Targeted Oncology: Can you explain the results of the study?
Fakih: This phase 3 trial confirmed that the combination of sotorasib 960 mg daily with panitumumab or sotorasib 240 mg daily with panitumumab are superior to the standard-of-care regorafenib or trifluridine in terms of progression-free survival in patients with KRAS G12C who had previously progressed on standard treatments. Since PFS was the primary end point of this study, the study is deemed positive.
While both sotorasib arms were superior to standard of care, the higher dose of sotorasib was particularly efficacious with an overall response rate of 26.4% and a median progression-free survival of 5.6 months. These results are clinically meaningful and support the consideration of sotorasib 960 mg orally daily in combination with IV panitumumab 6 mg/kg every 2 weeks as the new standard-of-care for KRAS G12C metastatic colorectal cancers that have progressed following fluoropyrimidine, oxaliplatin and irinotecan.
Can you elaborate on the significance of the findings in your research, specifically the improved PFS observed in patients with chemorefractory metastatic colorectal cancer?
The median PFS of 5.6 months represents more than doubling of reported PFS with standard-of-care approaches with trifluridine/tipiracil and regorafenib. Keep in mind that in unselected patient populations with metastatic colorectal cancer, the median PFS on second line treatments is approximately 6 months. To see a median PFS of 5.6 months in a poor prognosis population with KRAS G12C represents a new milestone for third-line therapy in this population.

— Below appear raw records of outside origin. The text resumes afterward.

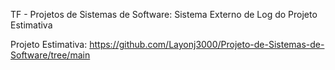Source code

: TF - Projetos de Sistemas de Software: Sistema Externo de Log do Projeto Estimativa

Projeto Estimativa: https://github.com/Layonj3000/Projeto-de-Sistemas-de-Software/tree/main

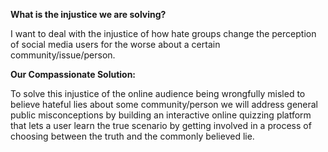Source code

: 
**What is the injustice we are solving?**

I want to deal with the injustice of how hate groups change the perception of social media users for the worse about a certain community/issue/person.


**Our Compassionate Solution:**

To solve this injustice of the online audience being wrongfully misled to believe hateful lies about some community/person
we will address general public misconceptions
by building an interactive online quizzing platform that lets a user learn the true scenario by getting involved in a process of choosing between the truth and the commonly believed lie.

How might these findings influence dosing considerations in future clinical practice?
In my opinion, CodeBreaK300 establishes sotorasib 960 mg daily in combination with panitumumab 6 mg/kg IV every 2 weeks as the new standard third-line therapy for KRAS G12C mutated metastatic colorectal cancer. This dose level is in line with current NCCN guidelines.
Looking ahead, what further research is needed to build upon these data?
The combination of sotorasib and panitumumab has been combined safely with FOLFIRI [folinic acid, fluorouracil, and irinotecan] and has been associated with robust activity in this population. These data provide further rationale to moving sotorasib and panitumumab in combination with systemic chemotherapy in earlier lines of treatment. KRAS G12C inhibitors combined with EGFR inhibitors should be investigated with systemic therapy in future clinical trials in earlier lines of treatment. Such combinations may prove synergistic and may accentuate the clinical benefits over what is seen with sequential therapy.